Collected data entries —
════════

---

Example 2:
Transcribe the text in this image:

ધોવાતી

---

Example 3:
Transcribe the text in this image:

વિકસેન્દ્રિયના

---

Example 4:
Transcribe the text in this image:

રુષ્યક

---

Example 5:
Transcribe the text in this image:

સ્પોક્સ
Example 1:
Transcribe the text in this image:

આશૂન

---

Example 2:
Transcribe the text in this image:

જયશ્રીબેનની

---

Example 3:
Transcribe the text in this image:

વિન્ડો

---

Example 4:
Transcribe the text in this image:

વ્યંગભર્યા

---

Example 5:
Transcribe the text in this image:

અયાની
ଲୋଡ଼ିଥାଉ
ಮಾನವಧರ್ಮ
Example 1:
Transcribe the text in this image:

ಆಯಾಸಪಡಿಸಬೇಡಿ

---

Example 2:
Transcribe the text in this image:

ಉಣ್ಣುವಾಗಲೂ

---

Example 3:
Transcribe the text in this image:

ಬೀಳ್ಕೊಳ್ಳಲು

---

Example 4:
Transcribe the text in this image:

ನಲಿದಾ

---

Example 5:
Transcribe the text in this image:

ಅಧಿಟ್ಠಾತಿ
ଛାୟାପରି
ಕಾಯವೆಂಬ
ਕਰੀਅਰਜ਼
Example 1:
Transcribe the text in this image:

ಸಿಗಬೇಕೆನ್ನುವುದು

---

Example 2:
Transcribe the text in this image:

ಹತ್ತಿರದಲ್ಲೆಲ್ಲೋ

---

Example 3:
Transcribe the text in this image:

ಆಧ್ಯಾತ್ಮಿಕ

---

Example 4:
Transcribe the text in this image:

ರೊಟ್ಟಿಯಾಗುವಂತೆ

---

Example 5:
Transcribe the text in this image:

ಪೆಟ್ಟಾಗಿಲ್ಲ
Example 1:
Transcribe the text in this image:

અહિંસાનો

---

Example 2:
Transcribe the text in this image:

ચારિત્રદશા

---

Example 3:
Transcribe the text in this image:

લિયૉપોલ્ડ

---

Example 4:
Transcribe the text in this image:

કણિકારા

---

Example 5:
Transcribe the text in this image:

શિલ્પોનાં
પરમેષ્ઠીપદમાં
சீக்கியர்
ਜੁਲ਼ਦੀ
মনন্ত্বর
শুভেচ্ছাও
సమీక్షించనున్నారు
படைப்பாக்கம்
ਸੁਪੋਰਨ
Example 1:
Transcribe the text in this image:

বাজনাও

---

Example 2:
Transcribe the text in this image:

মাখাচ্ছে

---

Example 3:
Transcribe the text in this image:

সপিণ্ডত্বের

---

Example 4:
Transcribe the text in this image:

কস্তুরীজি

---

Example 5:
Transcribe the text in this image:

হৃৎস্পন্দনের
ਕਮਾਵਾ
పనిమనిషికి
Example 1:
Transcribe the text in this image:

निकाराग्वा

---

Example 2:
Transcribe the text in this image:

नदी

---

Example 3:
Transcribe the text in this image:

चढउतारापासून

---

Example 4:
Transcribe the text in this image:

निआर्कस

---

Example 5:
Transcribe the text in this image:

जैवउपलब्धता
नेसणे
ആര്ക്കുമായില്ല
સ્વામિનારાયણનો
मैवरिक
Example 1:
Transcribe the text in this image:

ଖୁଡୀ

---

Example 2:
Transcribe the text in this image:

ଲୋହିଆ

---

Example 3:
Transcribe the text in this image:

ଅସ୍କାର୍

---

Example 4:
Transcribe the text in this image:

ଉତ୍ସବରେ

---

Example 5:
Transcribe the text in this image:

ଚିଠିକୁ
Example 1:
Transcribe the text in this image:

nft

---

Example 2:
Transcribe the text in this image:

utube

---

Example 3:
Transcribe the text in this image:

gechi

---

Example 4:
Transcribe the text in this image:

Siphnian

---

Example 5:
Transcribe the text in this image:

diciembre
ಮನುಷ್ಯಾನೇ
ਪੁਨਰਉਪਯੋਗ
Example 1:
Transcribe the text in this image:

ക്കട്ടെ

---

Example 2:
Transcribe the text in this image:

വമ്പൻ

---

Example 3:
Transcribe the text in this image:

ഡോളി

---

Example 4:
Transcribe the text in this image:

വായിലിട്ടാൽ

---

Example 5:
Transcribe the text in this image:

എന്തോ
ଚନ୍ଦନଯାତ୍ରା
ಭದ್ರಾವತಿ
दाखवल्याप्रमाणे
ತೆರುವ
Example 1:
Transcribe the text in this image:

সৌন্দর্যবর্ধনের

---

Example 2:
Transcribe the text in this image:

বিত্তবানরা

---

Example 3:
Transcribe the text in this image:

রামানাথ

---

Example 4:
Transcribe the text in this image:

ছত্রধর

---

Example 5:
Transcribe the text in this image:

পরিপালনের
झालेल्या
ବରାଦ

════════

Assignment —
Every entry needs to be written out again, exactly as given.

Task response —
---

Example 2:
Transcribe the text in this image:

ધોવાતી

---

Example 3:
Transcribe the text in this image:

વિકસેન્દ્રિયના

---

Example 4:
Transcribe the text in this image:

રુષ્યક

---

Example 5:
Transcribe the text in this image:

સ્પોક્સ
Example 1:
Transcribe the text in this image:

આશૂન

---

Example 2:
Transcribe the text in this image:

જયશ્રીબેનની

---

Example 3:
Transcribe the text in this image:

વિન્ડો

---

Example 4:
Transcribe the text in this image:

વ્યંગભર્યા

---

Example 5:
Transcribe the text in this image:

અયાની
ଲୋଡ଼ିଥାଉ
ಮಾನವಧರ್ಮ
Example 1:
Transcribe the text in this image:

ಆಯಾಸಪಡಿಸಬೇಡಿ

---

Example 2:
Transcribe the text in this image:

ಉಣ್ಣುವಾಗಲೂ

---

Example 3:
Transcribe the text in this image:

ಬೀಳ್ಕೊಳ್ಳಲು

---

Example 4:
Transcribe the text in this image:

ನಲಿದಾ

---

Example 5:
Transcribe the text in this image:

ಅಧಿಟ್ಠಾತಿ
ଛାୟାପରି
ಕಾಯವೆಂಬ
ਕਰੀਅਰਜ਼
Example 1:
Transcribe the text in this image:

ಸಿಗಬೇಕೆನ್ನುವುದು

---

Example 2:
Transcribe the text in this image:

ಹತ್ತಿರದಲ್ಲೆಲ್ಲೋ

---

Example 3:
Transcribe the text in this image:

ಆಧ್ಯಾತ್ಮಿಕ

---

Example 4:
Transcribe the text in this image:

ರೊಟ್ಟಿಯಾಗುವಂತೆ

---

Example 5:
Transcribe the text in this image:

ಪೆಟ್ಟಾಗಿಲ್ಲ
Example 1:
Transcribe the text in this image:

અહિંસાનો

---

Example 2:
Transcribe the text in this image:

ચારિત્રદશા

---

Example 3:
Transcribe the text in this image:

લિયૉપોલ્ડ

---

Example 4:
Transcribe the text in this image:

કણિકારા

---

Example 5:
Transcribe the text in this image:

શિલ્પોનાં
પરમેષ્ઠીપદમાં
சீக்கியர்
ਜੁਲ਼ਦੀ
মনন্ত্বর
শুভেচ্ছাও
సమీక్షించనున్నారు
படைப்பாக்கம்
ਸੁਪੋਰਨ
Example 1:
Transcribe the text in this image:

বাজনাও

---

Example 2:
Transcribe the text in this image:

মাখাচ্ছে

---

Example 3:
Transcribe the text in this image:

সপিণ্ডত্বের

---

Example 4:
Transcribe the text in this image:

কস্তুরীজি

---

Example 5:
Transcribe the text in this image:

হৃৎস্পন্দনের
ਕਮਾਵਾ
పనిమనిషికి
Example 1:
Transcribe the text in this image:

निकाराग्वा

---

Example 2:
Transcribe the text in this image:

नदी

---

Example 3:
Transcribe the text in this image:

चढउतारापासून

---

Example 4:
Transcribe the text in this image:

निआर्कस

---

Example 5:
Transcribe the text in this image:

जैवउपलब्धता
नेसणे
ആര്ക്കുമായില്ല
સ્વામિનારાયણનો
मैवरिक
Example 1:
Transcribe the text in this image:

ଖୁଡୀ

---

Example 2:
Transcribe the text in this image:

ଲୋହିଆ

---

Example 3:
Transcribe the text in this image:

ଅସ୍କାର୍

---

Example 4:
Transcribe the text in this image:

ଉତ୍ସବରେ

---

Example 5:
Transcribe the text in this image:

ଚିଠିକୁ
Example 1:
Transcribe the text in this image:

nft

---

Example 2:
Transcribe the text in this image:

utube

---

Example 3:
Transcribe the text in this image:

gechi

---

Example 4:
Transcribe the text in this image:

Siphnian

---

Example 5:
Transcribe the text in this image:

diciembre
ಮನುಷ್ಯಾನೇ
ਪੁਨਰਉਪਯੋਗ
Example 1:
Transcribe the text in this image:

ക്കട്ടെ

---

Example 2:
Transcribe the text in this image:

വമ്പൻ

---

Example 3:
Transcribe the text in this image:

ഡോളി

---

Example 4:
Transcribe the text in this image:

വായിലിട്ടാൽ

---

Example 5:
Transcribe the text in this image:

എന്തോ
ଚନ୍ଦନଯାତ୍ରା
ಭದ್ರಾವತಿ
दाखवल्याप्रमाणे
ತೆರುವ
Example 1:
Transcribe the text in this image:

সৌন্দর্যবর্ধনের

---

Example 2:
Transcribe the text in this image:

বিত্তবানরা

---

Example 3:
Transcribe the text in this image:

রামানাথ

---

Example 4:
Transcribe the text in this image:

ছত্রধর

---

Example 5:
Transcribe the text in this image:

পরিপালনের
झालेल्या
ବରାଦ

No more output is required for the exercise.